INFORMATION =>

⟨

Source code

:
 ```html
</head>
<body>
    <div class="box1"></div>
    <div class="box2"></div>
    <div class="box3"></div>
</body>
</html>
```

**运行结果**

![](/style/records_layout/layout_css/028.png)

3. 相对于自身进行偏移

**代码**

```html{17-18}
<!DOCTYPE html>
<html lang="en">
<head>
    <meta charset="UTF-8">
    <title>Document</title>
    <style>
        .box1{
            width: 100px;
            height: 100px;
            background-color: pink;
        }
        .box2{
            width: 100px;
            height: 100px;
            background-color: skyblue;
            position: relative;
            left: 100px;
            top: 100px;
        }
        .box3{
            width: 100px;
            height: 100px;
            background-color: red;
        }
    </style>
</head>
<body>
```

⟩

REQUIRED WORK => Transcribe each record exactly. Leave nothing out.

EXPECTED OUTPUT =>
Source code

:
 ```html
</head>
<body>
    <div class="box1"></div>
    <div class="box2"></div>
    <div class="box3"></div>
</body>
</html>
```

**运行结果**

![](/style/records_layout/layout_css/028.png)

3. 相对于自身进行偏移

**代码**

```html{17-18}
<!DOCTYPE html>
<html lang="en">
<head>
    <meta charset="UTF-8">
    <title>Document</title>
    <style>
        .box1{
            width: 100px;
            height: 100px;
            background-color: pink;
        }
        .box2{
            width: 100px;
            height: 100px;
            background-color: skyblue;
            position: relative;
            left: 100px;
            top: 100px;
        }
        .box3{
            width: 100px;
            height: 100px;
            background-color: red;
        }
    </style>
</head>
<body>
```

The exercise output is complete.